Let's run this array with the algorithm we've just optimized.
/** * @author jyroy * Bubble Sorting Optimized First Edition */ public class BubbleSoerOpt1 { public static void main(String[] args) { int[] list = {6,4,7,5,1,3,2}; int len = list.length-1; int temp = 0; // Create a temporary space to store the intermediate value of the exchange // Number of times to traverse for (int i = 0; i < list.length-1; i++) { int flag = 1; //Set a flag bit //Compare the sizes of two adjacent numbers in turn. After traversing one time, place the smallest number in the array at the first position. for (int j = 0; j < len-i; j++) { // Compare adjacent elements, if the number in front is less than the number in back, exchange if (list[j] < list[j+1]) { temp = list[j+1]; list[j+1] = list[j]; list[j] = temp; flag = 0; //Exchange occurs, mark position 0 } System.out.format("The first %d All over%d The results of the trip are as follows:", i+1, j+1); for(int count:list) { System.out.print(count); } System.out.println(""); } System.out.format("The first %d The final results are as follows:", i+1); for(int count:list) { System.out.print(count); } System.out.println(""); if (flag == 1) {//If no elements have been exchanged, the order is already in place return; } } } }
Running results: It can be seen that the multiple comparisons of the third trip can not be made, because the middle positions have not been exchanged in the second trip.
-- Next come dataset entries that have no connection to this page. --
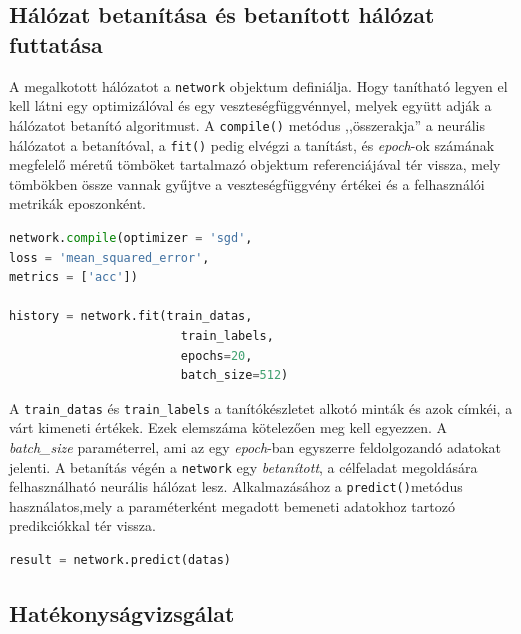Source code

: \subsection{Hálózat betanítása és betanított hálózat futtatása}
\label{subsect:inference}
A megalkotott hálózatot a \verb|network| objektum definiálja. Hogy tanítható legyen el kell látni egy optimizálóval és egy veszteségfüggvénnyel, melyek együtt adják a hálózatot betanító algoritmust. A \verb|compile()| metódus ,,összerakja'' a neurális hálózatot a betanítóval, a \verb|fit()| pedig elvégzi a tanítást, és \emph{epoch}-ok számának megfelelő méretű tömböket tartalmazó objektum referenciájával tér vissza, mely tömbökben össze vannak gyűjtve a veszteségfüggvény értékei és a felhasználói metrikák eposzonként. 
\begin{minipage}{\textwidth}
\begin{lstlisting}[language=Python,caption=Hálózat betanítása]
network.compile(optimizer = 'sgd',
loss = 'mean_squared_error',
metrics = ['acc'])

history = network.fit(train_datas,
						train_labels,
						epochs=20,
						batch_size=512)
\end{lstlisting}\label{lst:fitNetwork}
\end{minipage}

A \verb|train_datas| és \verb|train_labels| a tanítókészletet alkotó minták és azok címkéi, a várt kimeneti értékek. Ezek elemszáma kötelezően meg kell egyezzen. A \emph{batch\_size} paraméterrel, ami az egy \emph{epoch}-ban egyszerre feldolgozandó adatokat jelenti. A betanítás végén a \verb|network| egy \emph{betanított}, a célfeladat megoldására felhasználható neurális hálózat lesz. Alkalmazásához a \verb|predict()|metódus használatos,mely a paraméterként megadott bemeneti adatokhoz tartozó predikciókkal tér vissza.
\begin{minipage}{\textwidth}
\begin{lstlisting}[language=Python, caption=Az eszközre töltött hálózat futtatása az adatokon]
	result = network.predict(datas)
\end{lstlisting}
\end{minipage}

\subsection{Hatékonyságvizsgálat}

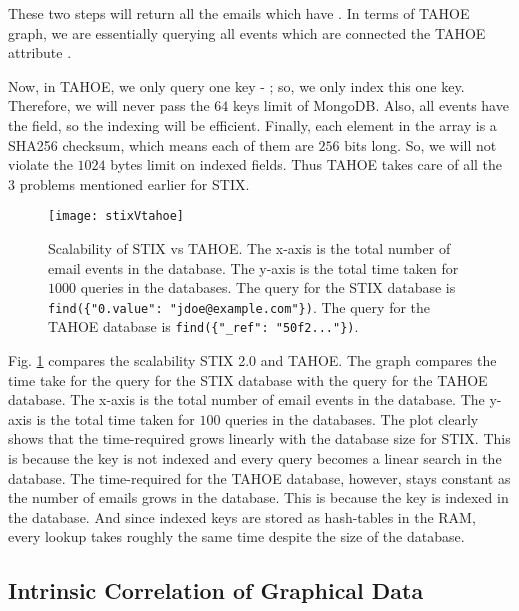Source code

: These two steps will return all the emails which have . In terms of TAHOE graph, we are essentially querying all events which are connected the TAHOE attribute .

Now, in TAHOE, we only query one key - ; so, we only index this one key. Therefore, we will never pass the $64$ keys limit of MongoDB. Also, all events have the  field, so the indexing will be efficient. Finally, each element in the  array is a SHA256 checksum, which means each of them are $256$ bits long. So, we will not violate the $1024$ bytes limit on indexed fields. Thus TAHOE takes care of all the $3$ problems mentioned earlier for STIX.

\begin{figure}[!ht]
    \texttt{[image: stixVtahoe]} %
    \centering
    \caption{Scalability of STIX vs TAHOE. The x-axis is the total number of email events in the database. The y-axis is the total time taken for $1000$ queries in the databases. The query for the STIX database is \texttt{find(\{"0.value": "jdoe@example.com"\})}. The query for the TAHOE database is \texttt{find(\{"\_ref": "50f2..."\})}.}
    \label{fig:stixVtahoe}
\end{figure}

Fig. \ref{fig:stixVtahoe} compares the scalability STIX 2.0 and TAHOE. The graph compares the time take for the  query for the STIX database with the  query for the TAHOE database. The x-axis is the total number of email events in the database. The y-axis is the total time taken for $100$ queries in the databases. The plot clearly shows that the time-required grows linearly with the database size for STIX. This is because the key  is not indexed and every query becomes a linear search in the database. The time-required for the TAHOE database, however, stays constant as the number of emails grows in the database. This is because the key  is indexed in the database. And since indexed keys are stored as hash-tables in the RAM, every lookup takes roughly the same time despite the size of the database.



\subsection{Intrinsic Correlation of Graphical Data}\label{ss:fcorr}


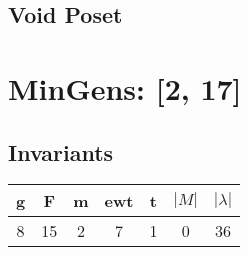 \documentclass[a4paper]{article}
\begin{document}
\hfill\begin{minipage}{0.48\textwidth}
\subsection*{Void Poset}
\centering
{}
\end{minipage}
\newpage\section{MinGens: [2, 17]}
\noindent\begin{minipage}{0.6\textwidth}
\subsection*{Invariants}
\centering
\begin{tabular}{|c|c|c|c|c|c|c|}
\toprule
g & F & m & ewt & t & \(|M|\) & \(|\lambda|\) \\
\midrule
8 & 15 & 2 & 7 & 1 & 0 & 36 \\
\bottomrule
\end{tabular}
\end{minipage}%
\end{document}
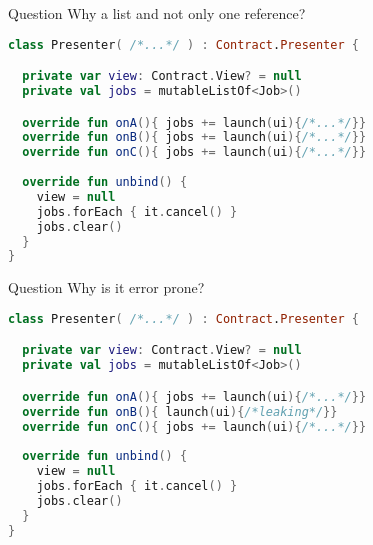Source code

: \documentclass[10pt]{beamer}
\begin{document}
\begin{frame}[fragile]
	\begin{alertblock}{Question}
Why a list and not only one reference?
\end{alertblock}
\end{frame}
\begin{frame}[fragile]
\begin{lstlisting}[language=Kotlin, basicstyle=\ttfamily]
class Presenter( /*...*/ ) : Contract.Presenter {

  private var view: Contract.View? = null
  private val jobs = mutableListOf<Job>()

  override fun onA(){ jobs += launch(ui){/*...*/}}
  override fun onB(){ jobs += launch(ui){/*...*/}}
  override fun onC(){ jobs += launch(ui){/*...*/}}
  
  override fun unbind() {
    view = null
    jobs.forEach { it.cancel() } 
    jobs.clear() 
  }
}
\end{lstlisting}
\end{frame}

\begin{frame}[fragile]
	\begin{alertblock}{Question}
Why is it error prone?
\end{alertblock}
\end{frame}

\begin{frame}[fragile]
\begin{lstlisting}[language=Kotlin, basicstyle=\ttfamily]
class Presenter( /*...*/ ) : Contract.Presenter {

  private var view: Contract.View? = null
  private val jobs = mutableListOf<Job>()

  override fun onA(){ jobs += launch(ui){/*...*/}}
  override fun onB(){ launch(ui){/*leaking*/}}
  override fun onC(){ jobs += launch(ui){/*...*/}}
  
  override fun unbind() {
    view = null
    jobs.forEach { it.cancel() } 
    jobs.clear() 
  }
}
\end{lstlisting}
\end{frame}




\begin{frame}[fragile]
\begin{lstlisting}[language=Kotlin, basicstyle=\ttfamily]

\end{lstlisting}
\end{frame}
\end{document}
In view of the above problems, we can think of using a marker to record the subscript of the last position exchanged by the current train i. In the course of the train i+1, we only need to circle to the position of the subscript, because the elements in the latter position did not change positions in the previous trip. It's impossible to change positions again. For this reason, we can further optimize our code.
/** * @author jyroy * Bubble Sorting Optimized Second Edition */ public class BubbleSoerOpt2 { public static void main(String[] args) { int[] list = {6,4,7,5,1,3,2}; int len = list.length-1; int temp = 0; // Create a temporary space to store the intermediate value of the exchange int tempPostion = 0; // Record the location of the last exchange // Number of times to traverse for (int i = 0; i < list.length-1; i++) { int flag = 1; //Set a flag bit //Compare the sizes of two adjacent numbers in turn. After traversing one time, place the smallest number in the array at the first position. for (int j = 0; j < len; j++) { // Compare adjacent elements, if the number in front is less than the number in back, exchange if (list[j] < list[j+1]) { temp = list[j+1]; list[j+1] = list[j]; list[j] = temp; flag = 0; //Exchange occurs, mark position 0 tempPostion = j; //Location of record exchange } System.out.format("The first %d All over%d The results of the trip are as follows:", i+1, j+1); for(int count:list) { System.out.print(count); } System.out.println(""); } len = tempPostion; //Give len the location of the last exchange to reduce the number of internal cycles System.out.format("The first %d The final results are as follows:", i+1); for(int count:list) { System.out.print(count); } System.out.println(""); if (flag == 1) {//If no elements have been exchanged, the order is already in place return; } } } }
Running results:
It is clear that part of the inner loop redundancy comparison has been removed and the algorithm has been further optimized.
Because of the limited level, there are some shortcomings in the description and analysis of the algorithm, and the selected examples may be inappropriate, so we can try more sequences.